What to work on:
a – Rewrite the ANTLR predicates thread from "Apart from duplicated" up to and including "unaryOps (DOT^ dotOperand?)", putting "rule arguments" in place of "rule parameters".
b – For each statement, say yes or no depending on whether the ANTLR predicates thread agrees, and quote the words of the thread that decide it: (i) The language being parsed is Visual Basic. (ii) Syntactic predicates only help ANTLR choose between alternatives. (iii) The reply says using a field is certain to cause nesting issues.

[antlr-interest] need help with predicates

Thu Aug 9 09:45:43 PDT 2007

On 8/10/07, Andy Tripp <antlr at jazillian.com> wrote:
> The language I'm parsing, visual basic, lets an identifier have a '!'
> suffix:
>
> Identifier:
>     '['? LETTER (LETTER| DECIMAL_LITERAL)* ('%'|'#'|'$'|'&'|'!')? ']'?
>     ;
>
> But it also lets you use '!' as a "separator" the way C/C++/Java/etc.
> use '.'
> In the midst of a hierarchy of rules dealing with expressions, I have
> this rule:
>
> dotOpExpression:
>     unaryOps (
>           DOT^ dotOperand?
>         | BANG^ anyName?
>         )*
>     ;
>
> Here, the unaryOps, dotOperand, and anyName rules all eventually refer
> to Identifier.
> So the problem is that during the dotOpExpression processing, the
> unaryOps consumes
> the Identifier, including the '!'. So in trying to match "a!b", it
> fails, because it took "a!"
> as the Identifier and couldn't match the rest.
>
> So one solution is to take the '!' out of the Identifier rule, perhaps
> now calling it IdentifierNoBang,
> and then have alternative versions of other rules (unaryOpsNoBang,
> dotOperandNoBang, anyNameNoBang, etc).
> But that would be a huge mess.
>
> It seems like a syntactic predicate with "backtrack=true" should work
> here, but I can't quite see how.
> I want to say, in dotOpExpression, "try to match this pattern, but if
> that doesn't work, try again, but this
> time don't allow a '!' at the end of unaryOps". I can't see how to do
> that without all that rework to
> remove the '!' from Identifier.
Syntactic predicates only help ANTLR decide between alternatives, so
you still need to be able to specify the alternates as standard rules.
So you need some way to a specify an identifier with or without bang.
Apart from duplicated rules the option is a gated semantic predicate
with either a field or a rule parameters or a scope.
I think with a field you might run into nesting issues, though not sure there.
With parameters:
dotOpExpression
    :    (identifier[false] BANG identifier[true])=>identifier BANG
dotOpExpression
    |    unaryOps (DOT^ dotOperand?)
    ;

identifier[boolean allowBang]
    :    'a'..'z'+
        (    {allowBang}?=>BANG
        |    // Epsilon
        )
    ;

Though then you have to always pass allowBang to your identifier rule,
and will need to pass it down through various rules to get to
identifier.

Provided records:
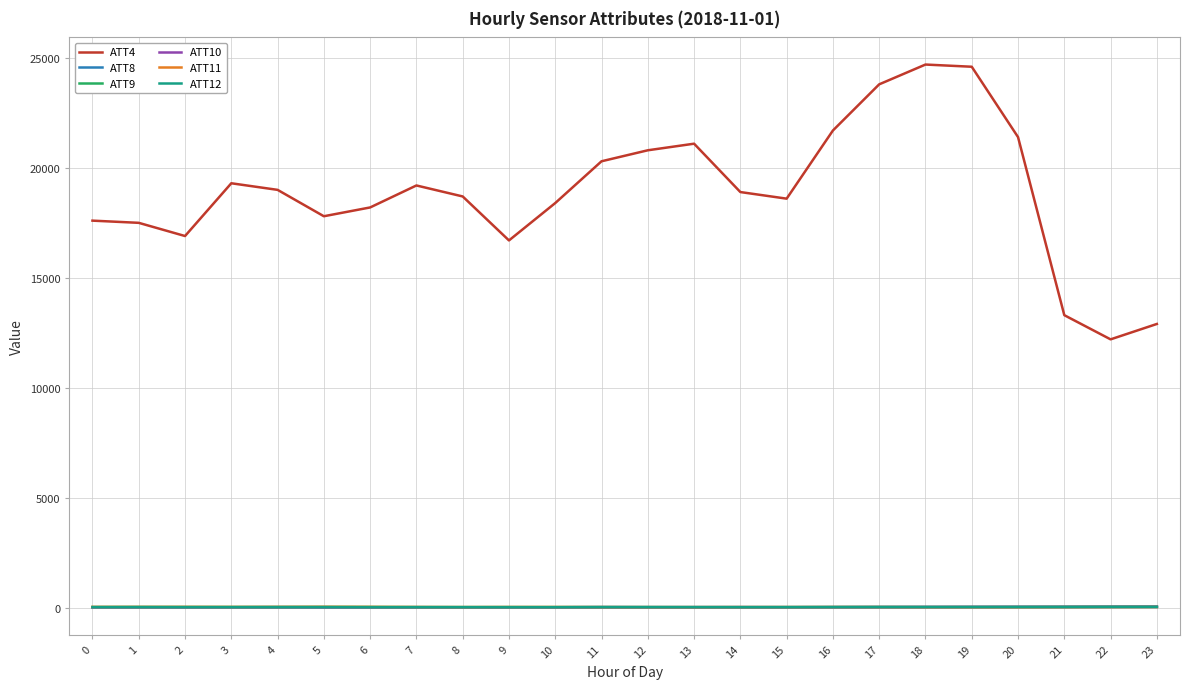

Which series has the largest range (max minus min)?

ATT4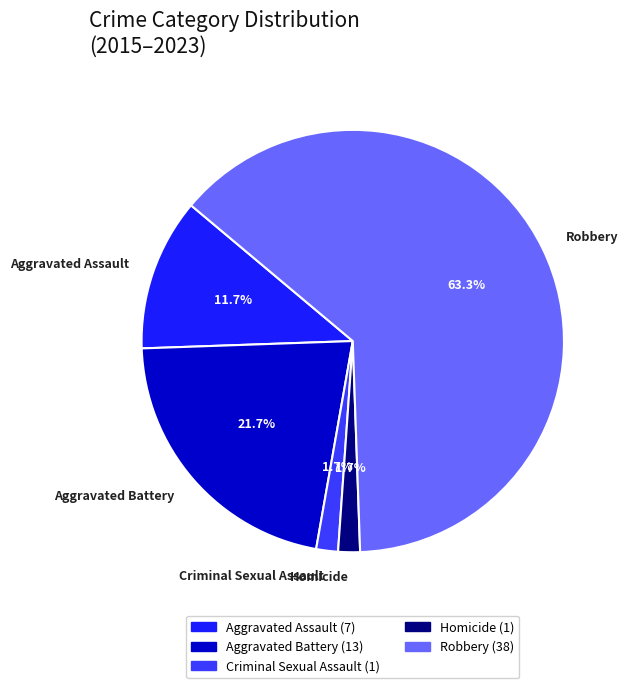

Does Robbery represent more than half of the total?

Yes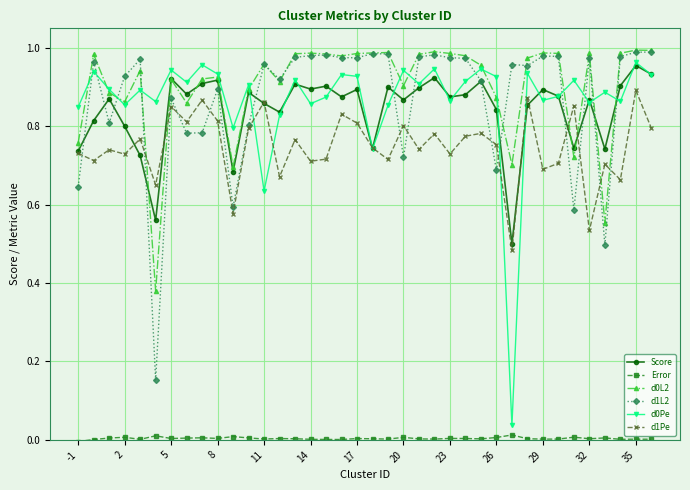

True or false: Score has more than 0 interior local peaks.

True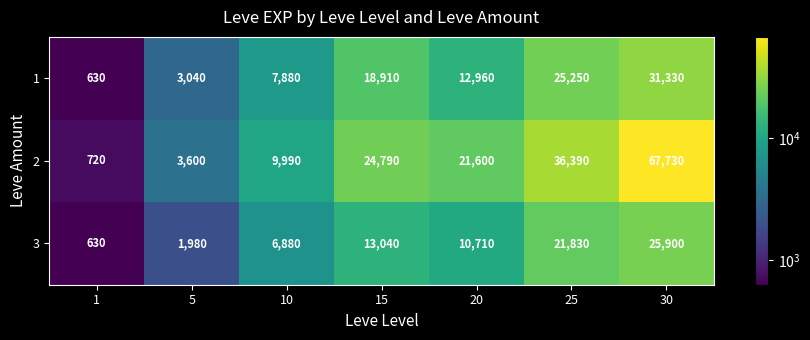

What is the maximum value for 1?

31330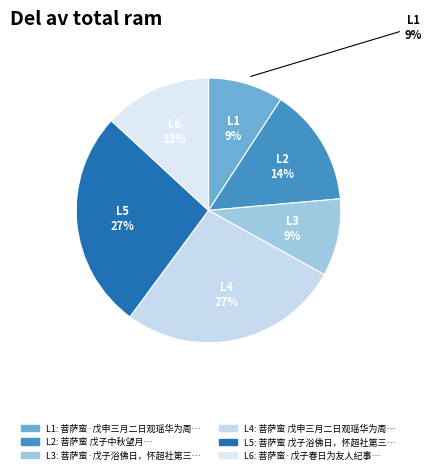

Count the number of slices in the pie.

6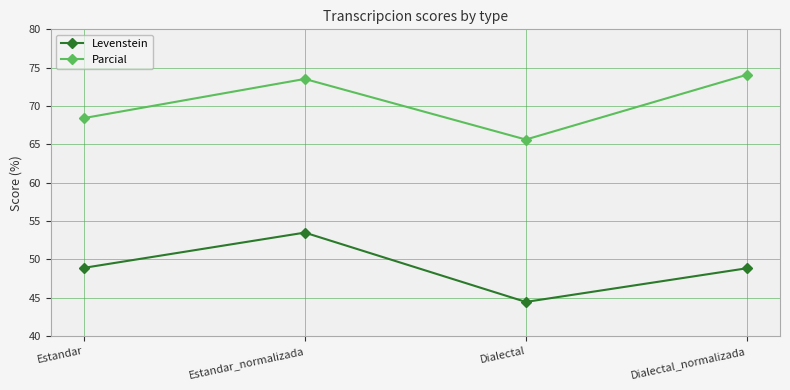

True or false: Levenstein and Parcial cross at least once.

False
==
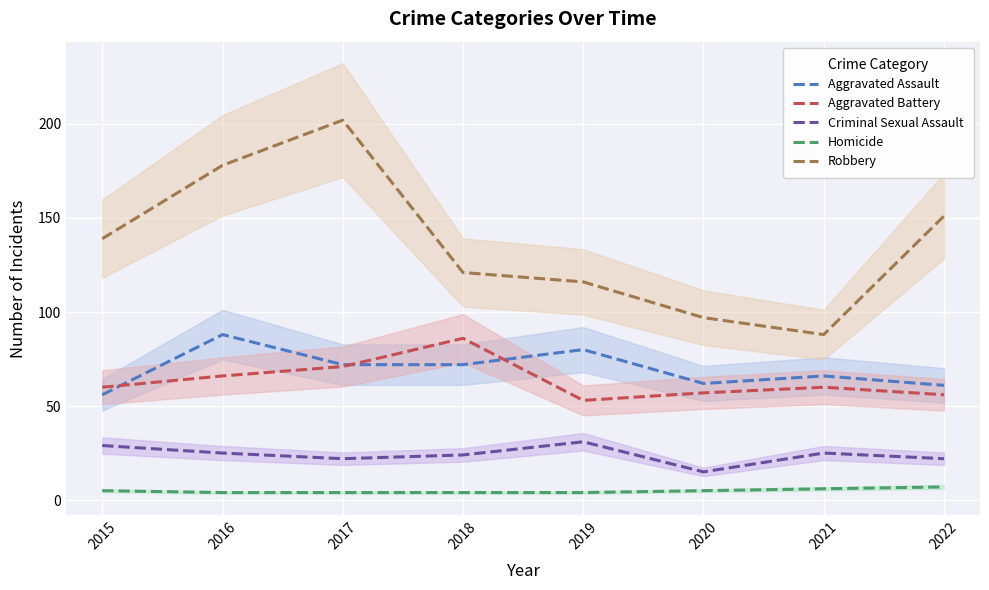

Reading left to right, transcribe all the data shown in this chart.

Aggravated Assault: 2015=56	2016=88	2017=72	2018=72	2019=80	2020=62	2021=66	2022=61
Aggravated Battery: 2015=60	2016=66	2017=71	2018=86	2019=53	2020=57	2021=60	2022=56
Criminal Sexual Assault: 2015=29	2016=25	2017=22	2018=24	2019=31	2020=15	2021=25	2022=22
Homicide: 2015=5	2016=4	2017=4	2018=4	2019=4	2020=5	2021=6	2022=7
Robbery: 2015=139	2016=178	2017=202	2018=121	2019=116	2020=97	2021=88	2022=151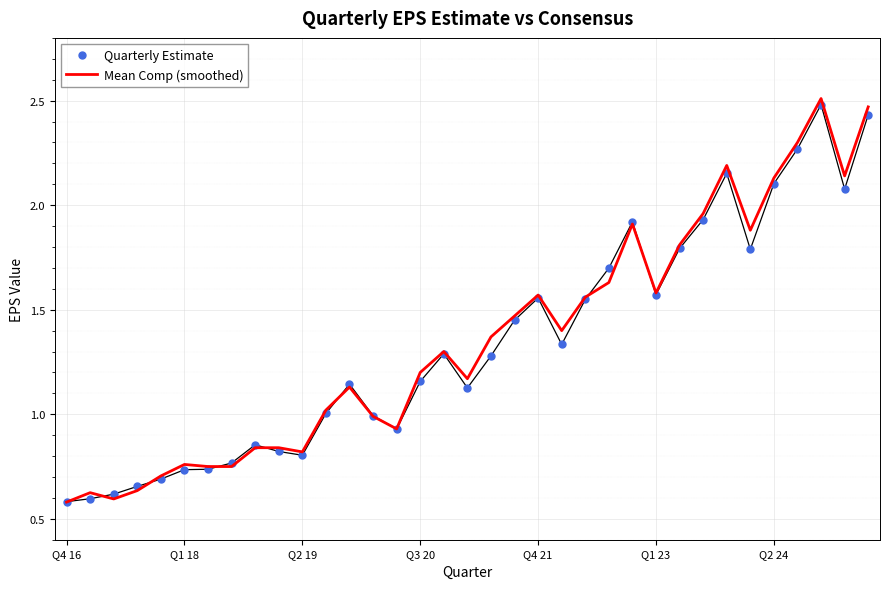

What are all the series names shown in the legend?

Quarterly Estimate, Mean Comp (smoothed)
...
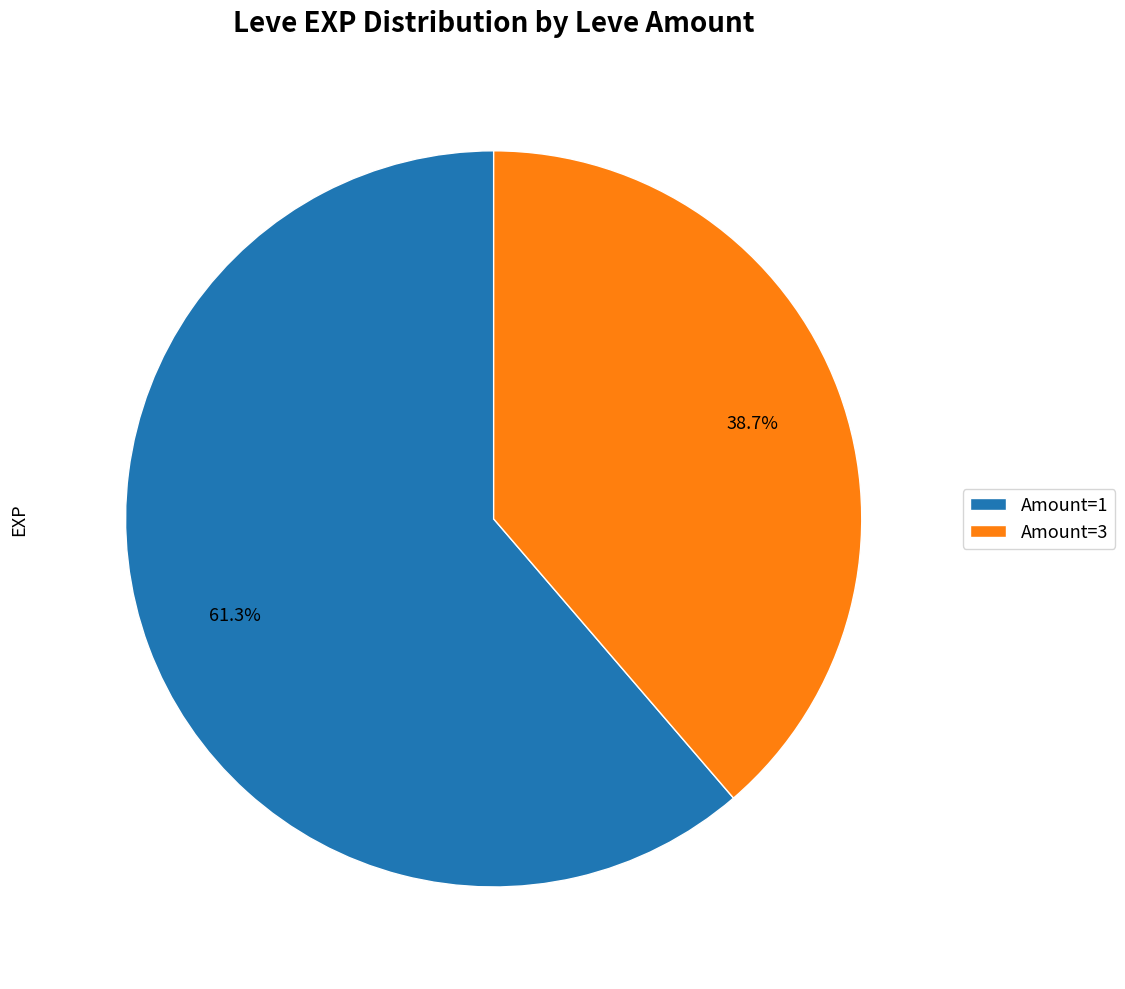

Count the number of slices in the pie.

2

Exercise solutions:
a –
Apart from duplicated rules the option is a gated semantic predicate
with either a field or a rule arguments or a scope.
I think with a field you might run into nesting issues, though not sure there.
With parameters:
dotOpExpression
    :    (identifier[false] BANG identifier[true])=>identifier BANG
dotOpExpression
    |    unaryOps (DOT^ dotOperand?)

b –
(i) Yes: "The language I'm parsing, visual basic"
(ii) Yes: "Syntactic predicates only help ANTLR decide between alternatives"
(iii) No: "I think with a field you might run into nesting issues, though not sure there."